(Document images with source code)
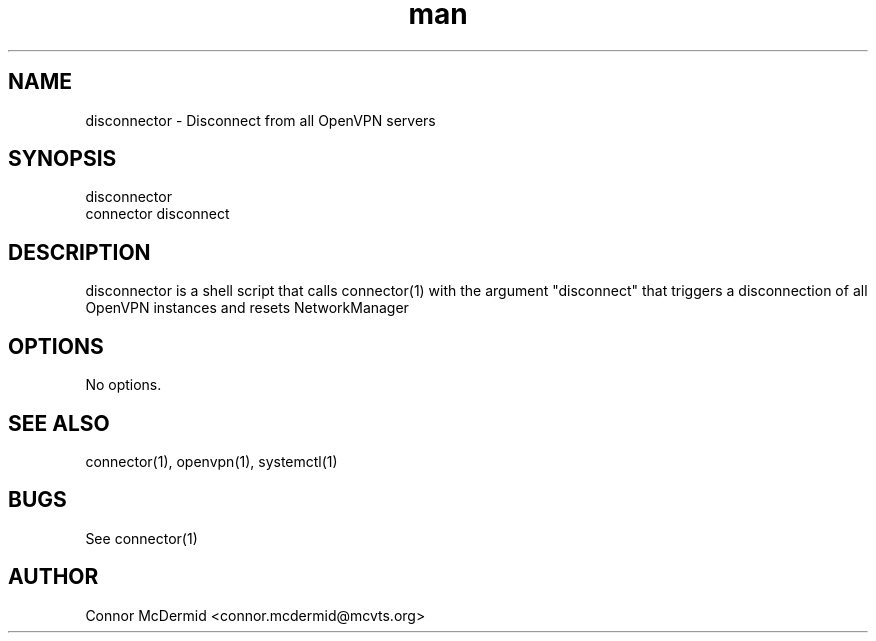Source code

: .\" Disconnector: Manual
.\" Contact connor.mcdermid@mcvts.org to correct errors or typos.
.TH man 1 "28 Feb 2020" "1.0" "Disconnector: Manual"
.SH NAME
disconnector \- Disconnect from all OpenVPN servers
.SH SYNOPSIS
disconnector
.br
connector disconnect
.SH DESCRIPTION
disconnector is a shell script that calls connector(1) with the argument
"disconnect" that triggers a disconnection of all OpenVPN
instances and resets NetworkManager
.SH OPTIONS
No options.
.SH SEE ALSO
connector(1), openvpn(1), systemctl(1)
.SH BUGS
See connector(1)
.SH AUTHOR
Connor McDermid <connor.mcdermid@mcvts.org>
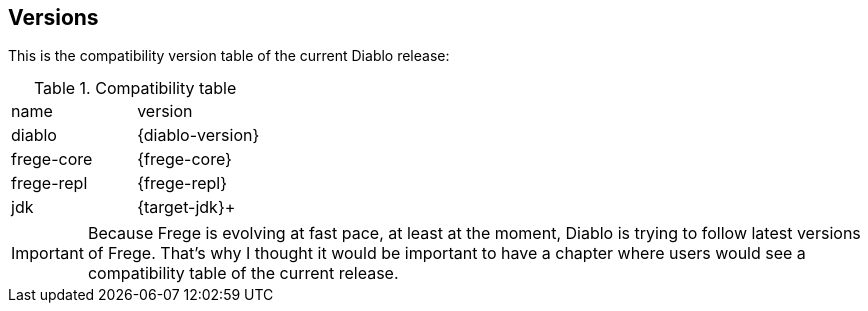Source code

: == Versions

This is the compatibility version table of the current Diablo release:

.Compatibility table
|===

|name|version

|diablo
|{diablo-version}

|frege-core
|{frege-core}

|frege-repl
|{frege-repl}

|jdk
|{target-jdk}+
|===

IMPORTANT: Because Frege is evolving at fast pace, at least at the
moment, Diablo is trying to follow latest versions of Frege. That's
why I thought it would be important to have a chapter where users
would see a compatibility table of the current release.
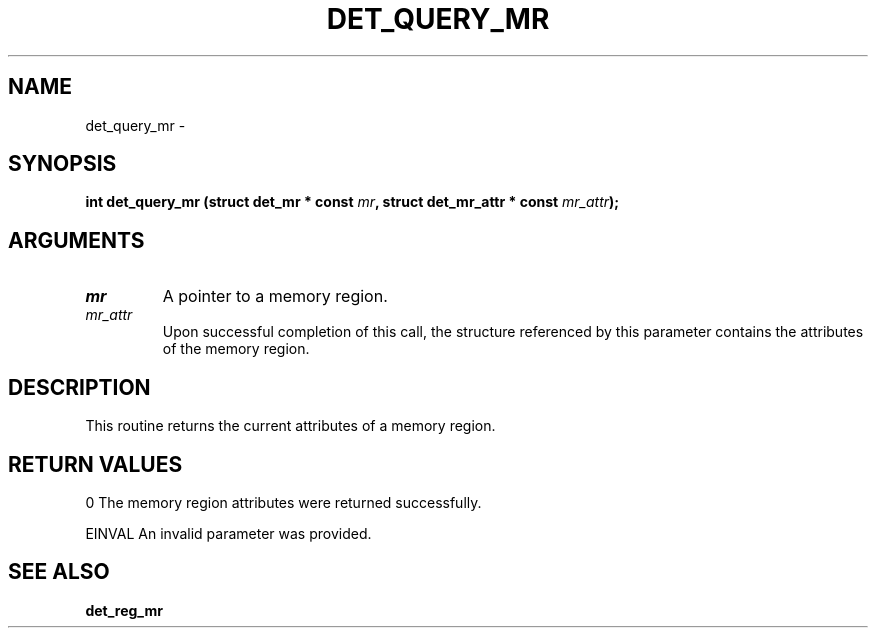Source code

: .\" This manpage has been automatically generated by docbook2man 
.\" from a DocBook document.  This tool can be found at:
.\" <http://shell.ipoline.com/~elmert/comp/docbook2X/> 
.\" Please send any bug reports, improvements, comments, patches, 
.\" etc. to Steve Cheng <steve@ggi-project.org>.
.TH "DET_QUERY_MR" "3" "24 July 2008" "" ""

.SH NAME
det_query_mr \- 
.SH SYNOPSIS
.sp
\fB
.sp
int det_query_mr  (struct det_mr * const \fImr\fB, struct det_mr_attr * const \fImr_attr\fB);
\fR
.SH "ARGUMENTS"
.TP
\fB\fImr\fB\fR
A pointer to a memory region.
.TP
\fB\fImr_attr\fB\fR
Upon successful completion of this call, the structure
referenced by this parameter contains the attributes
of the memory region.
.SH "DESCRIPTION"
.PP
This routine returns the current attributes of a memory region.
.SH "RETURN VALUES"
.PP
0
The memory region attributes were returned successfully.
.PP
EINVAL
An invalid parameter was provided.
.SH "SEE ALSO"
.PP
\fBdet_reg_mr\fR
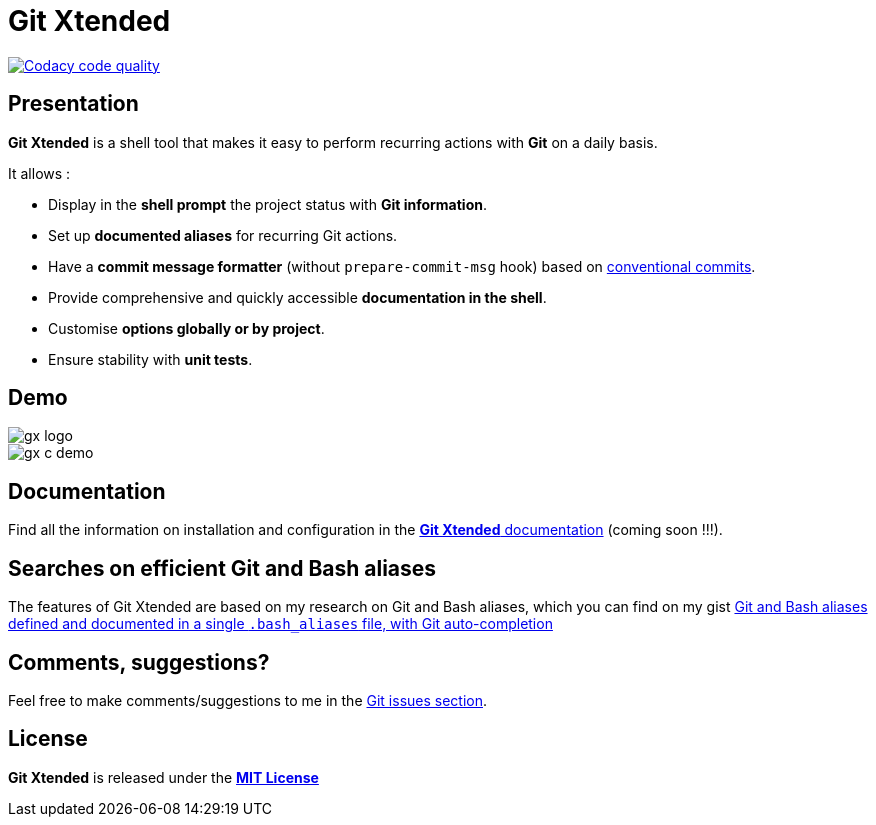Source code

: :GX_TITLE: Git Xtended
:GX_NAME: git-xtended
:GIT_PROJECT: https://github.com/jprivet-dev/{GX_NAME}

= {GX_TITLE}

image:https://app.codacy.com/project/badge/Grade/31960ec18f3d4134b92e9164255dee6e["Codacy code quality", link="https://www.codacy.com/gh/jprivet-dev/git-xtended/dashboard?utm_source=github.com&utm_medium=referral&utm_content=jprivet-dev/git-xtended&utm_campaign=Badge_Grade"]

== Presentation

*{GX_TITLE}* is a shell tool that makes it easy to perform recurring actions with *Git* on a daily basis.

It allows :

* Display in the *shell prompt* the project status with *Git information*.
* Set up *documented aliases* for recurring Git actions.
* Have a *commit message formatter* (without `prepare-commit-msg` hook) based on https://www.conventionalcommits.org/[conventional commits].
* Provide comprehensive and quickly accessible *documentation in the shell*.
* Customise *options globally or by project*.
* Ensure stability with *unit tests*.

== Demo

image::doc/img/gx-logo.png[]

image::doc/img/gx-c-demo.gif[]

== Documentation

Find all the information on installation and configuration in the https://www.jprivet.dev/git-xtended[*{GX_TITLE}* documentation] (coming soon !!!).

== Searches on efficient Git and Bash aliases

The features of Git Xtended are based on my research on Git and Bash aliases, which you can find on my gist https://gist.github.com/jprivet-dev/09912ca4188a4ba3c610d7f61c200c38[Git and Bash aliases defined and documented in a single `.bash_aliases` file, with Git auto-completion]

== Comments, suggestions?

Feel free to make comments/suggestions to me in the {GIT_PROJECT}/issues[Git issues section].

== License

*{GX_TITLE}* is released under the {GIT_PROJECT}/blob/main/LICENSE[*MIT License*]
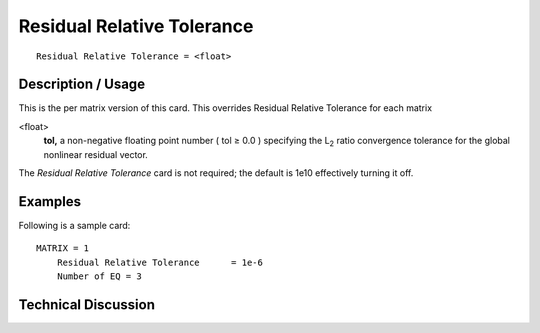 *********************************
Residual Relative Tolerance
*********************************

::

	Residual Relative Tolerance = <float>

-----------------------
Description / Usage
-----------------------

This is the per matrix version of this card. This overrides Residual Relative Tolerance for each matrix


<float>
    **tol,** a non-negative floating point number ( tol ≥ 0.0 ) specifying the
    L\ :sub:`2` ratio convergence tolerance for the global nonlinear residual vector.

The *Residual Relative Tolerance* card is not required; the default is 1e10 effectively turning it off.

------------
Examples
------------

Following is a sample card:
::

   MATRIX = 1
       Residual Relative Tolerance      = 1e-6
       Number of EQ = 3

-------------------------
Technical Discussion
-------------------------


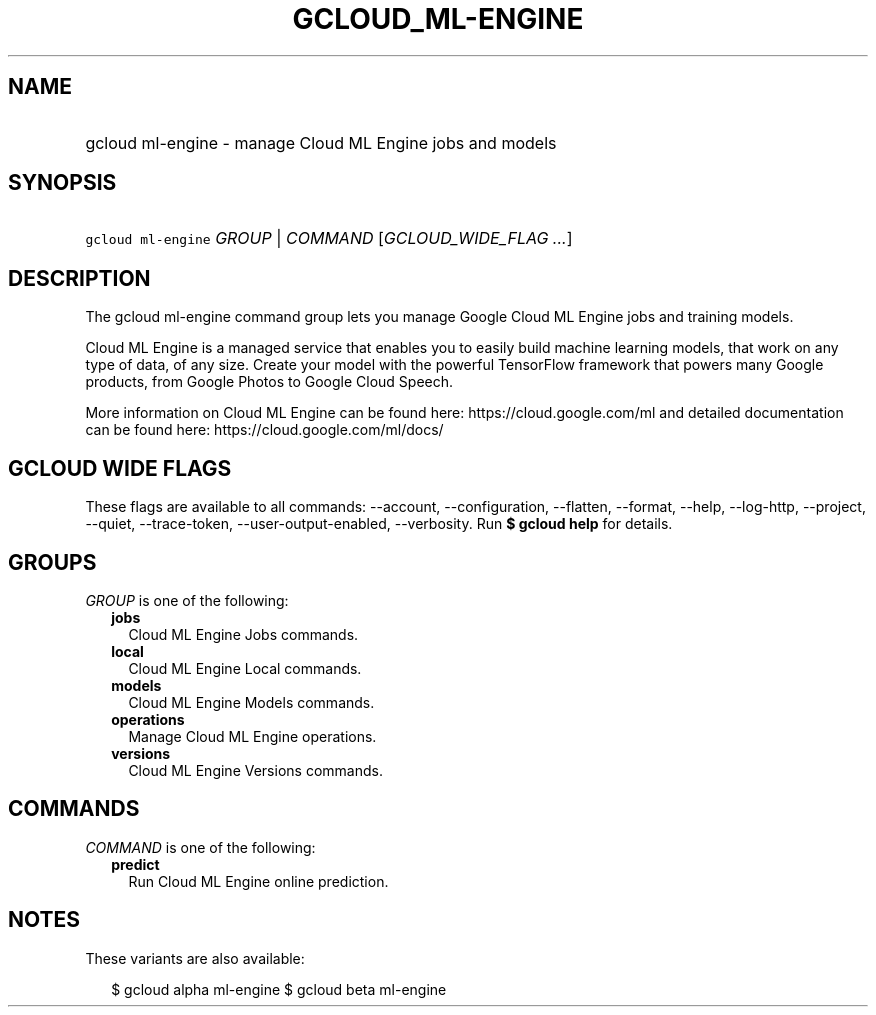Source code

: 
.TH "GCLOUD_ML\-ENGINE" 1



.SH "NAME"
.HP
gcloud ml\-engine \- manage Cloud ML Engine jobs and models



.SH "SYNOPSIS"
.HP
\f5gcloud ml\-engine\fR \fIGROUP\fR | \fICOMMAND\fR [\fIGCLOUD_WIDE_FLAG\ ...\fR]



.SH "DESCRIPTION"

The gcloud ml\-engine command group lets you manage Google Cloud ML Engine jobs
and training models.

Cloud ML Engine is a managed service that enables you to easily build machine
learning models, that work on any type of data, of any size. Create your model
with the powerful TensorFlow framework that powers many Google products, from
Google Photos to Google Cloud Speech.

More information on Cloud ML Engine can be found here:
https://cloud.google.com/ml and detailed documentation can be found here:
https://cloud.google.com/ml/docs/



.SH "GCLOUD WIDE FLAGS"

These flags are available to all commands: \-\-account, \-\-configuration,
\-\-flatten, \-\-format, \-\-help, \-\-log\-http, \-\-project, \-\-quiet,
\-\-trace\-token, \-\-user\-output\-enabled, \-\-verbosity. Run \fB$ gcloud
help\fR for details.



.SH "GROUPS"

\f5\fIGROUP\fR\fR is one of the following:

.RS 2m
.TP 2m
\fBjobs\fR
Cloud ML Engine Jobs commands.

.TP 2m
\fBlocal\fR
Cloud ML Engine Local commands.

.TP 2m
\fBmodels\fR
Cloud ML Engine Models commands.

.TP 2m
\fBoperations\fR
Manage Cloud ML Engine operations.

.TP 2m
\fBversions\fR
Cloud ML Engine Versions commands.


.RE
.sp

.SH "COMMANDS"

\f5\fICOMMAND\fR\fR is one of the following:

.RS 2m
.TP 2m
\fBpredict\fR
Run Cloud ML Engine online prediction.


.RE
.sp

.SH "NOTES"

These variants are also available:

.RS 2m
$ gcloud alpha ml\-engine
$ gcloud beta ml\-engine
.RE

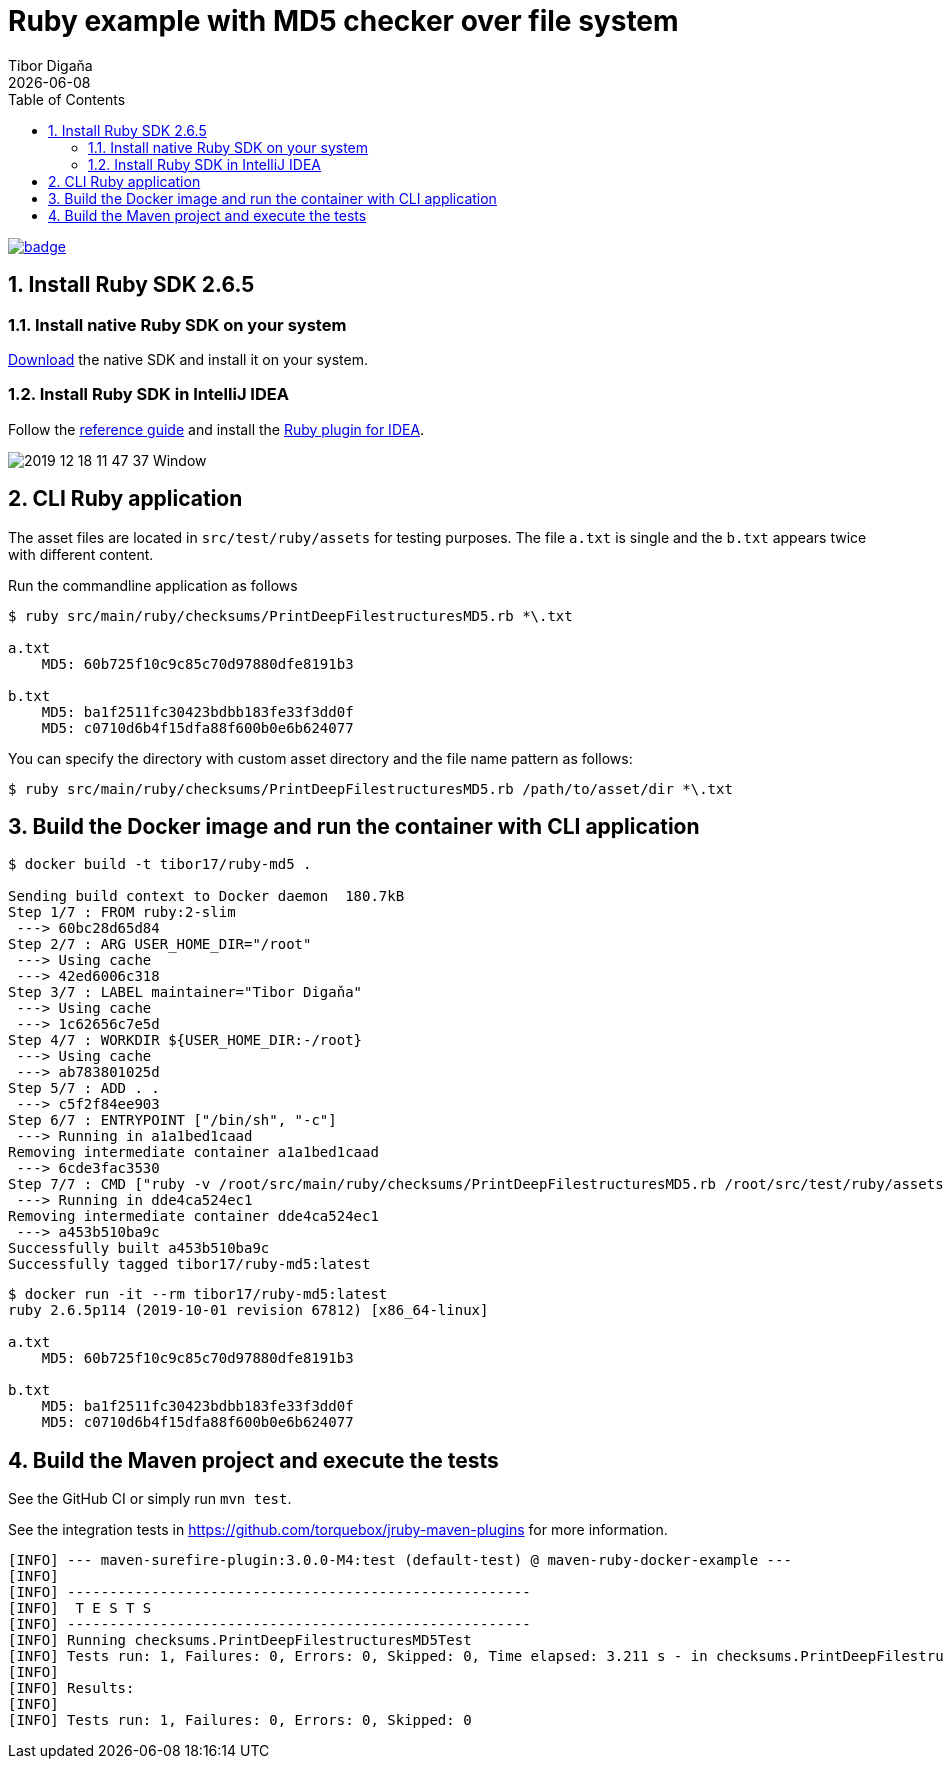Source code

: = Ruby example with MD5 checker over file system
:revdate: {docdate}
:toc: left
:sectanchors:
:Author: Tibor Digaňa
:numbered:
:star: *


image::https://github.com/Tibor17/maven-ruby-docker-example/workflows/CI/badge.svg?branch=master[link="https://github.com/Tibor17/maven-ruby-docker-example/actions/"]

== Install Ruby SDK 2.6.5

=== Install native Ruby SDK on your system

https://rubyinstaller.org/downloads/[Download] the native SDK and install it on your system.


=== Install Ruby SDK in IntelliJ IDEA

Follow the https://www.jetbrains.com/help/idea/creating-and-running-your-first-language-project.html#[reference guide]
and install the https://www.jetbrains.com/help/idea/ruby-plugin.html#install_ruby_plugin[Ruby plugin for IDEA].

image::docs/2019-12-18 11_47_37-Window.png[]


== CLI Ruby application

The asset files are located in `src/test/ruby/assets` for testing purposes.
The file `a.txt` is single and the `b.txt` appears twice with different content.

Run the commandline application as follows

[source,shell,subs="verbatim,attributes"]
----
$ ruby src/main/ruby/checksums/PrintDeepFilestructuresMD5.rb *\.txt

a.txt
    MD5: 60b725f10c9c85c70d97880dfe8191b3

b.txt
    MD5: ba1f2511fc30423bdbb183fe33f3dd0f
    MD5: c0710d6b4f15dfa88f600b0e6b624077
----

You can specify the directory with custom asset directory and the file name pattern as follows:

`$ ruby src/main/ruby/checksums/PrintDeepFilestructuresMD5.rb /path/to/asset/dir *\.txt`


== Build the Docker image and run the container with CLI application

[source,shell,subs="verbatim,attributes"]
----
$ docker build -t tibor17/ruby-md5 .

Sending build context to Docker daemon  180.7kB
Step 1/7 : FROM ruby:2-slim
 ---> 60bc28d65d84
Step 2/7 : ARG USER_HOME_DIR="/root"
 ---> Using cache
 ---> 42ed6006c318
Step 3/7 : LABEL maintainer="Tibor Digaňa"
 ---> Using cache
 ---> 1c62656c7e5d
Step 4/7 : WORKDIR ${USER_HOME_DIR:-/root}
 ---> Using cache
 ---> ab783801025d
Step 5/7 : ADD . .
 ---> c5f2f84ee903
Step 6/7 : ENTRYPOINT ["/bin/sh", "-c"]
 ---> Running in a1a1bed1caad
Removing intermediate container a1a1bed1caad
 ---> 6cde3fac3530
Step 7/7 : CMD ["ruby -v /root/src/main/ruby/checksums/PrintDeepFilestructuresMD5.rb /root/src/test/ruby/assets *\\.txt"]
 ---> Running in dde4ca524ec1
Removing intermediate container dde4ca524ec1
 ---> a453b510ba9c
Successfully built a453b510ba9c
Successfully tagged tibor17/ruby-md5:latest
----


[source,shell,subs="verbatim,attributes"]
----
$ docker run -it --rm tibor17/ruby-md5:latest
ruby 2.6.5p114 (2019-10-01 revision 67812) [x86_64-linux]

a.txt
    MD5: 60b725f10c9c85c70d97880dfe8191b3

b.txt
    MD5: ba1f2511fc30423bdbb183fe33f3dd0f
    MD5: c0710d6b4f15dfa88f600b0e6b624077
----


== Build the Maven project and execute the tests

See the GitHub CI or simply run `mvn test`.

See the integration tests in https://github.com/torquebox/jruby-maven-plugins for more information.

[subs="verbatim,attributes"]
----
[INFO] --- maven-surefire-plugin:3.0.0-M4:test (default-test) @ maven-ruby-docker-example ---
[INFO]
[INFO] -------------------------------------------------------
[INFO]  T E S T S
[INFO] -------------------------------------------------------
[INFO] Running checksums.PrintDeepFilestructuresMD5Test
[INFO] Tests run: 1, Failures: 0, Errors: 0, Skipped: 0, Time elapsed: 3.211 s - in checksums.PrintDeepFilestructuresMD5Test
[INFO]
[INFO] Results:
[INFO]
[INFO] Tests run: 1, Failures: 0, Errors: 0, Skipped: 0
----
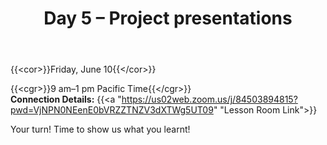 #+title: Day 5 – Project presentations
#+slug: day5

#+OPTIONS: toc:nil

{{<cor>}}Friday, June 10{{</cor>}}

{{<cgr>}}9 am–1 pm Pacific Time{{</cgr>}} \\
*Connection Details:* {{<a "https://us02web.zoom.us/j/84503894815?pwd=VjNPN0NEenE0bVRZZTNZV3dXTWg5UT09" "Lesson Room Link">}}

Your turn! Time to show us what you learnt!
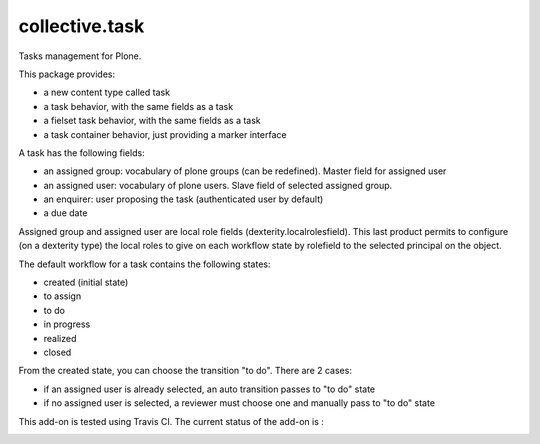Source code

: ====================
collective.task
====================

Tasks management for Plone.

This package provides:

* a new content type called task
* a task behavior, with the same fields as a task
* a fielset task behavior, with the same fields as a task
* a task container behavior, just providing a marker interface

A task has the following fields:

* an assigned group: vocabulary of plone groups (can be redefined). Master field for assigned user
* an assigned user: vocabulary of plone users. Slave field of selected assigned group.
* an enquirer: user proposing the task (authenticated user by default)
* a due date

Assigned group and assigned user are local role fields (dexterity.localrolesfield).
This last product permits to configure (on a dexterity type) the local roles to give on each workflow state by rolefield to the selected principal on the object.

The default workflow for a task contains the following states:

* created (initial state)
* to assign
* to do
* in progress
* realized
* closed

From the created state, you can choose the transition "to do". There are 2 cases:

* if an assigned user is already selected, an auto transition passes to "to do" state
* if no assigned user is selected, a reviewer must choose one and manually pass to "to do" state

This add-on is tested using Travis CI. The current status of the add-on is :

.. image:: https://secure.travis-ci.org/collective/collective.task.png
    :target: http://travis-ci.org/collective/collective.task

■ What you are asked to do: If a line above contains the word "Relative", list it.

■ Output of the task:
Residual Relative Tolerance
	Residual Relative Tolerance = <float>
This is the per matrix version of this card. This overrides Residual Relative Tolerance for each matrix
The *Residual Relative Tolerance* card is not required; the default is 1e10 effectively turning it off.
       Residual Relative Tolerance      = 1e-6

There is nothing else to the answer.